Sekaligus itulah yang menjelaskan dukungan cepat Kanada terhadap aksi Prancis di Mali itu, yaitu dalam rangka melindungi perusahaan IAMGOLD Kanada yang mengoperasikan dua tambang emas di Mali. Mali sendiri adalah produsen emas ketiga terbesar di Afrika. Mali memproduksi 43,5 ton emas tahun 2011. Tambang emas di Mali ada di Kalana dan Morila di selatan Mali; Yatela, Sadiola dan Loulo di barat Mali, dan di Syama dan Tabakoto. Masih ada proyek lain di Kofi, Kodieran, Gounkoto, Komana, banankoro, Kobada dan Nampala.
Adapun kepentingan ekonomi bagi Prancis tampaknya tidak terlalu dominan. Kepentingan ekonomi Prancis lebih bersifat jangka panjang dan tidak langsung. Mali bisa menjadi rute strategis penyaluran minyak dan gas Sub Sahara ke barat melalu Aljazair; juga kepentingan atas potensi deposit minyak dan gas di cekungan Taoudeni yang juga mencakup wilayah utara Mali. Cekungan Taoudeni saat ini menyimpan cadangan terbesar minyak di Afrika, yang mencakup wilayah utara Mali, sebagian kecil Mauritania dan bagian selatan Aljazair, meliputi wilayah 1,5 juta km persegi dan belum dimanfaatkan. Perusahaan Prancis, Total telah membuktikan adanya cadangan minyak di cekungan ini.
Untuk Uranium, Prancis belum berkepentingan langsung. Sebab, Mali belum termasuk produsen Uranium. Betul bahwa Prancis sangat bergantung pada Uranium untuk menggerakkan 59 reaktor di PLTN Prancis yang menyuplay sekitar 78% kebutuhan listrik Prancis.
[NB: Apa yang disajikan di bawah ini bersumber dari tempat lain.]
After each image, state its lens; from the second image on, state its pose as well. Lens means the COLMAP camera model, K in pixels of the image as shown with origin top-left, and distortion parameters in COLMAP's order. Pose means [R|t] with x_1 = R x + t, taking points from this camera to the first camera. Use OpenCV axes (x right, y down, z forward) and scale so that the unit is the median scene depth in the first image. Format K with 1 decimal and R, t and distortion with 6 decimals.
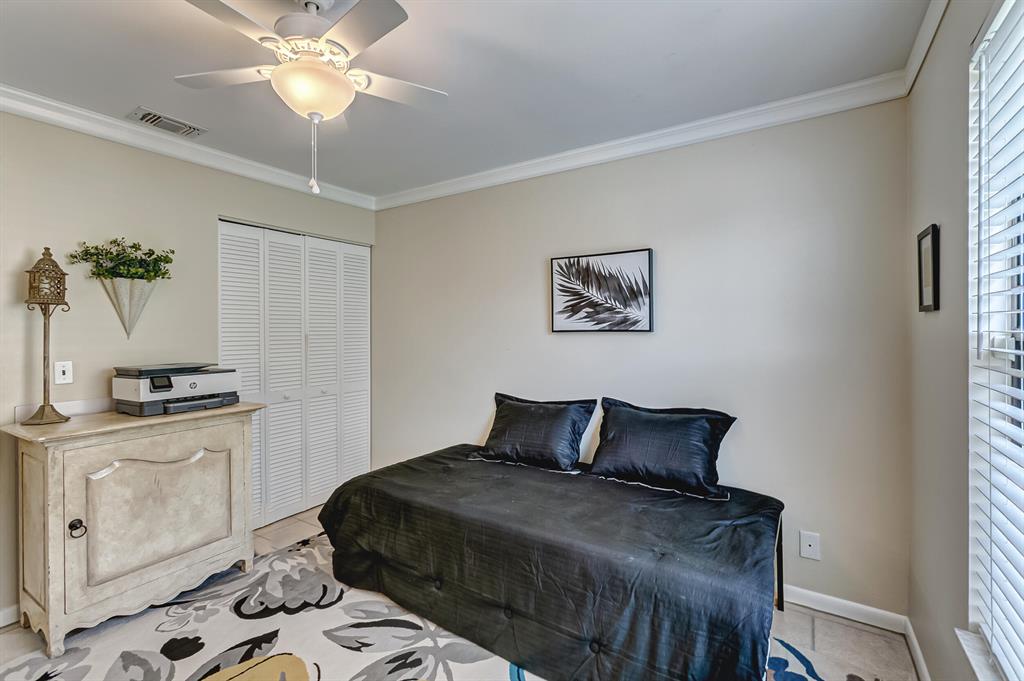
lens RADIAL K [[465.9, 0, 513.5], [0, 465.9, 336.6], [0, 0, 1]] dist [-0.019361, 0.018285]
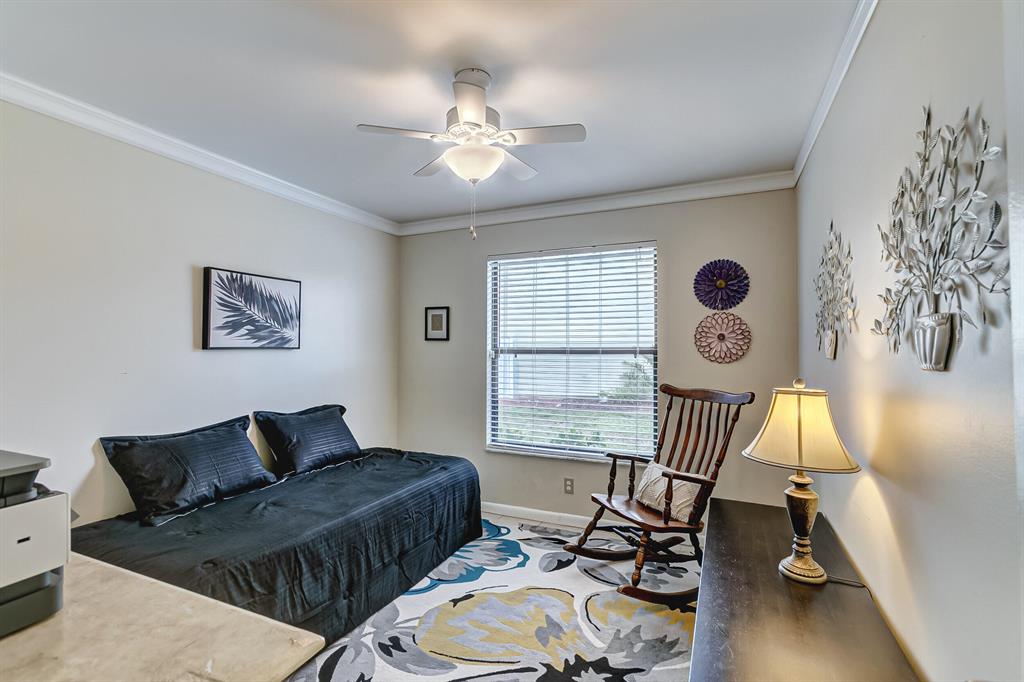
lens RADIAL K [[460.0, 0, 509.2], [0, 460.0, 339.6], [0, 0, 1]] dist [-0.015787, 0.013461]
pose [[-0.149749, 0.017689, 0.988566, -0.847155], [0.007164, 0.999833, -0.016806, -0.008786], [-0.988698, 0.004565, -0.149851, 0.542665]]
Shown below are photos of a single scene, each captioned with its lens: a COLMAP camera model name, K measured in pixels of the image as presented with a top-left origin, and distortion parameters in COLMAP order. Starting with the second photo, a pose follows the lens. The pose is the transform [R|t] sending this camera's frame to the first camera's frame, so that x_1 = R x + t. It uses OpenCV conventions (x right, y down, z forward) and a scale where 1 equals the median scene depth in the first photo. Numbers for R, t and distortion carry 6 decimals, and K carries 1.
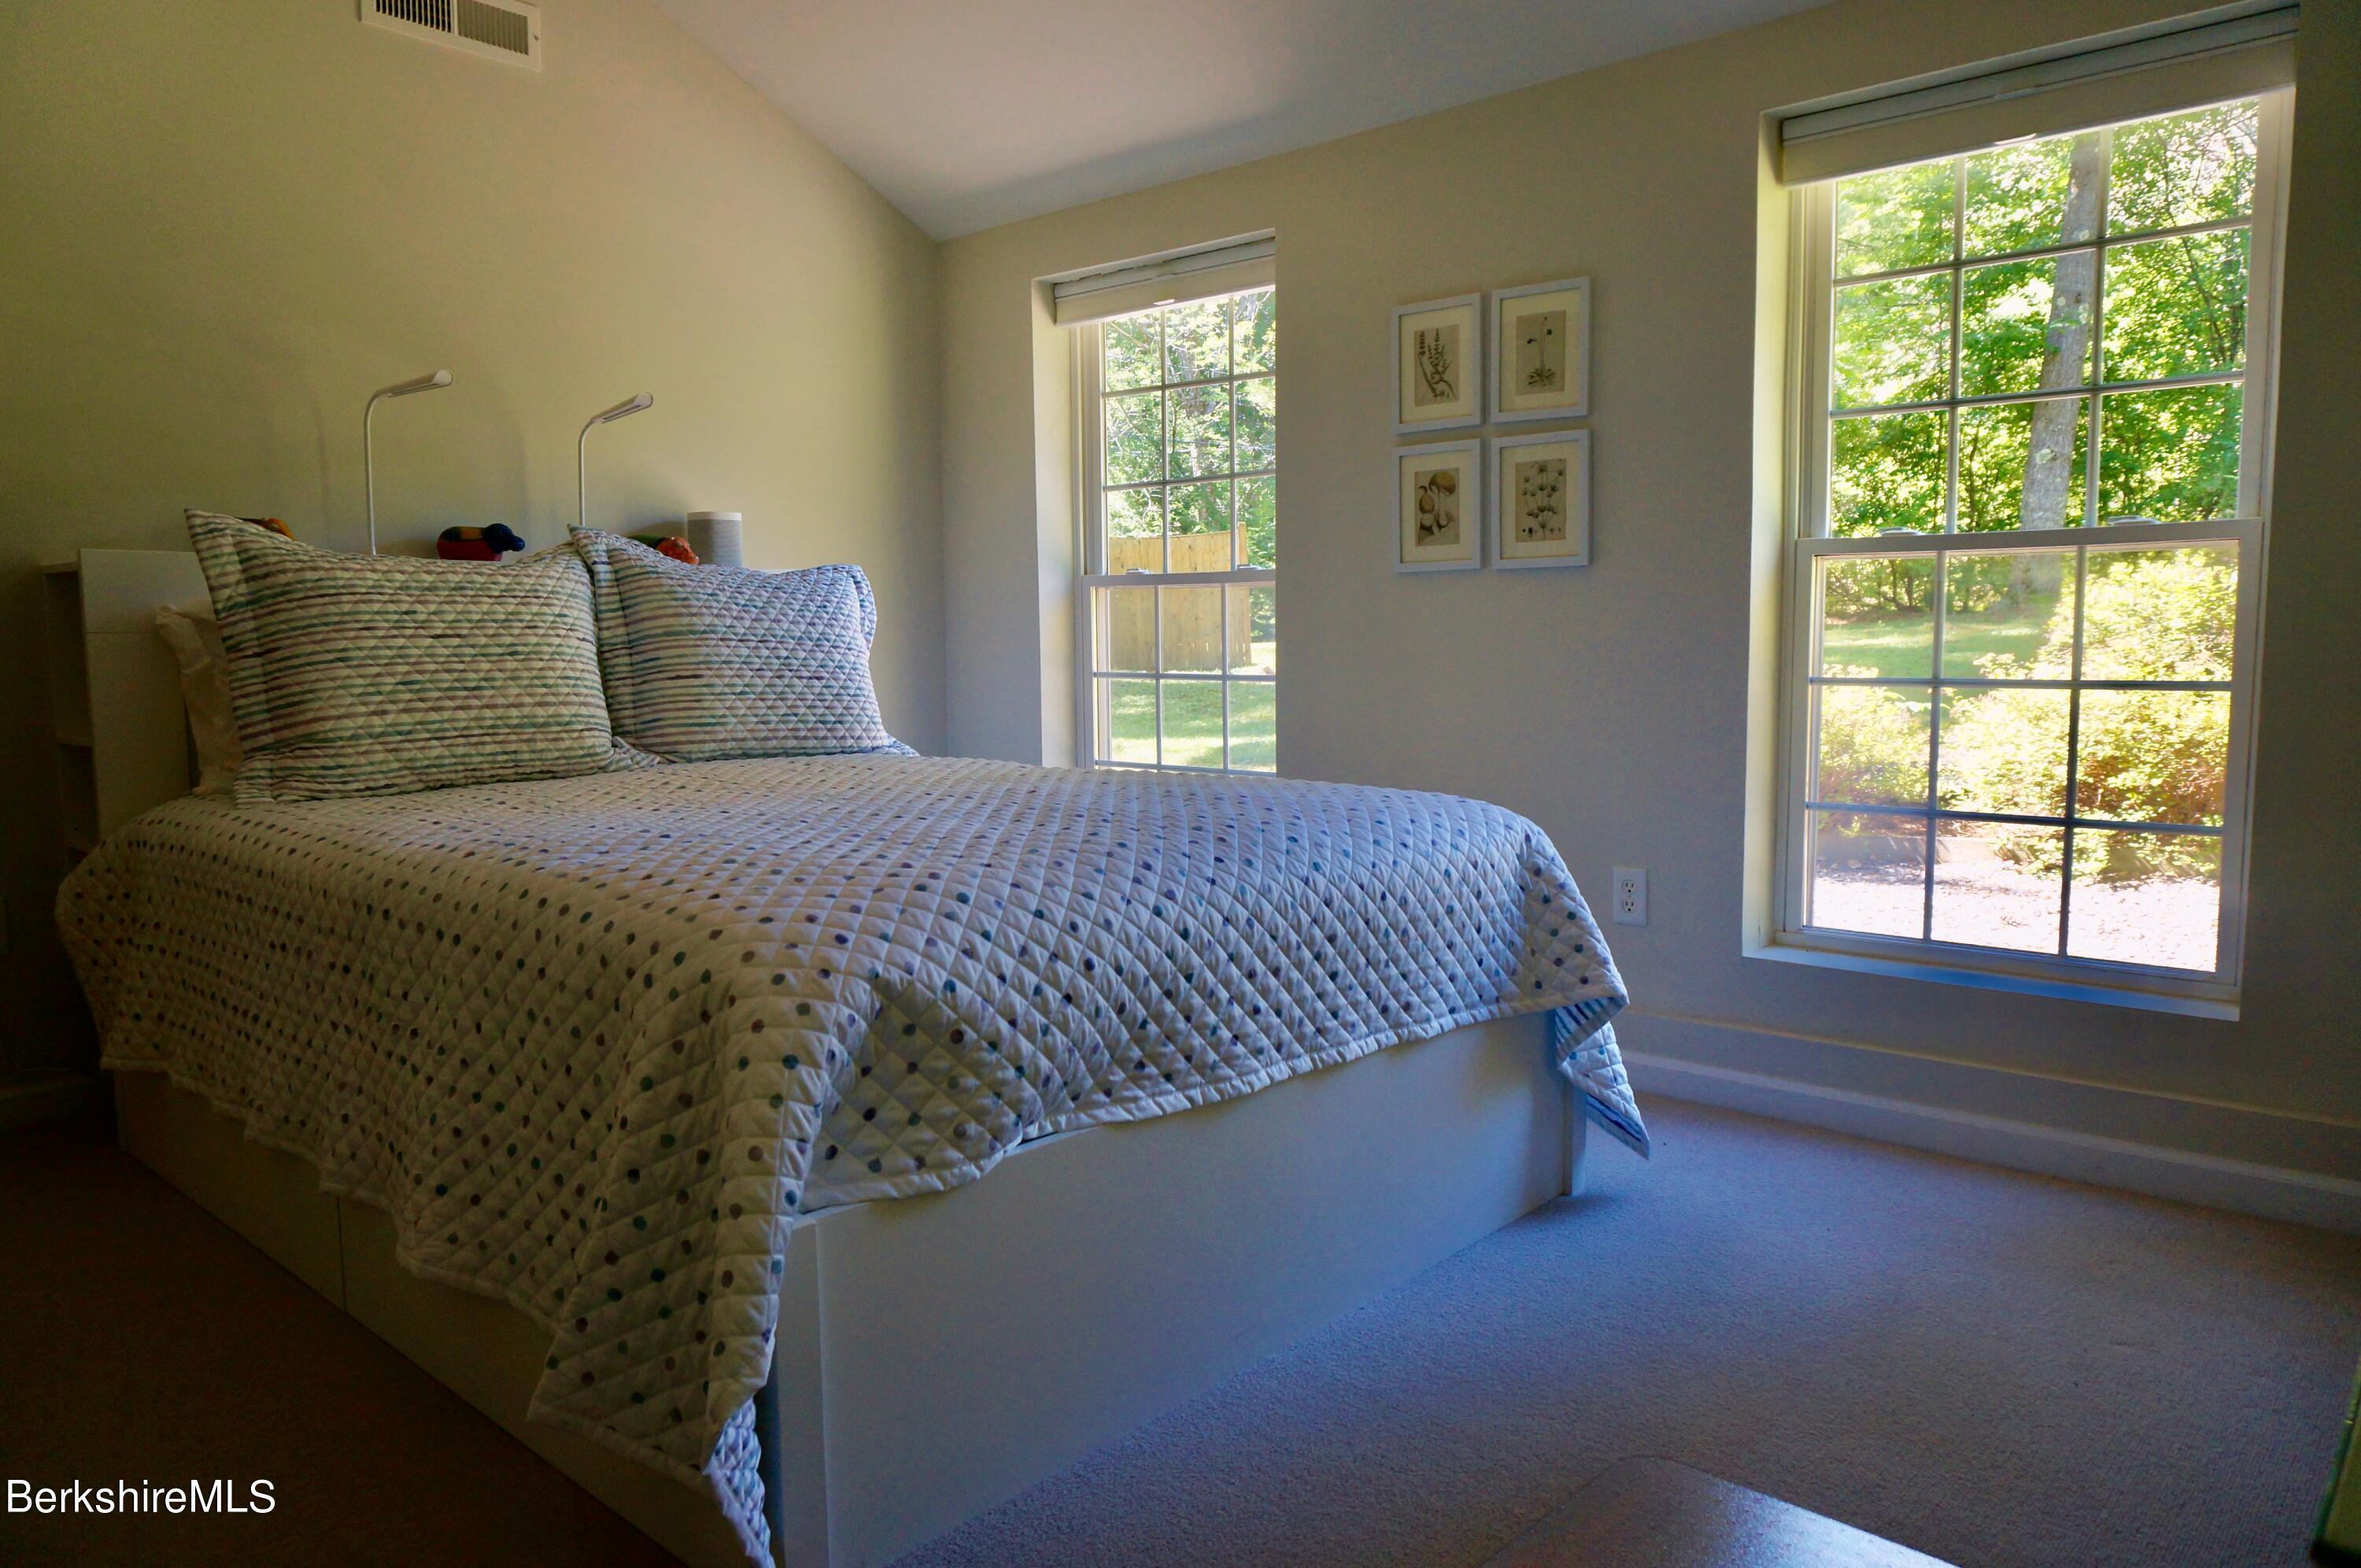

Selama ini kebutuhan Uranium seluruh reaktor Prancis itu menurut the World Nuclear Association (http://www.world-nuclear.org/info/inf40.html) sebesar 10.500 ton Uranium pertahun. Sebanyak 4500 ton (42,9%) didatangkan dari tambang Uranium Areva di Kanada dan 3200 ton (30,5%) dari Niger khususnya tambang di Arlit dan Imouraren yang dioperasikan oleh Areva, perusahaan Prancis. Sisanya didatangkan dari Australia, Kazakhstan dan Russia, yang kebanyakan dengan kontrak jangka panjang.
Cadangan Uranium di Mali sendiri tersebar di tiga daerah. Yang terbesar di Falea sebesar 5000 ton, daerah Samit wilayah Gao sebesar 200 ton dan di daerah proyek Kidal, di timur laut Mali pada wilayah seluas 19,930 km persegi. Proyek ini mencakup sebagian besar daerah batuan geologi yang disebut L’Adrar Des Iforas. Cadangan terbukti Uranium di Mali itu tentu sangat sedikit dibanding kebutuhan Prancis. Karena itu kepentingan atas uranium Mali ini tidak menentukan dalam aksi militer Prancis ke Mali, sebab suplay uranium untuk Prancis sudah terjamin dari sumber yang ada dengan kontrak jangka panjang.
Mali juga kaya akan mineral tambang lain seperti besi, tembaga, bauksit, mangan, fosfat, lithium, diamond, timbal, seng, kaolin dsb. Sebagian sudah diekploitasi dan sebagian lainnya belum dieksploitasi. Memang dengan semua kekayaan itu, tentu Mali akan sangat menggiurkan bagi imperialis Barat termasuk Prancis. Namun untuk kepentingan saat ini, tampaknya kepentingan ekonomi atas kekayaan itu tidaklah dominan. Kepentingan ekonomi itu lebih pada mengamankan dan menjamin korporasi barat untuk terus bisa mengekploitasi kekayaan itu.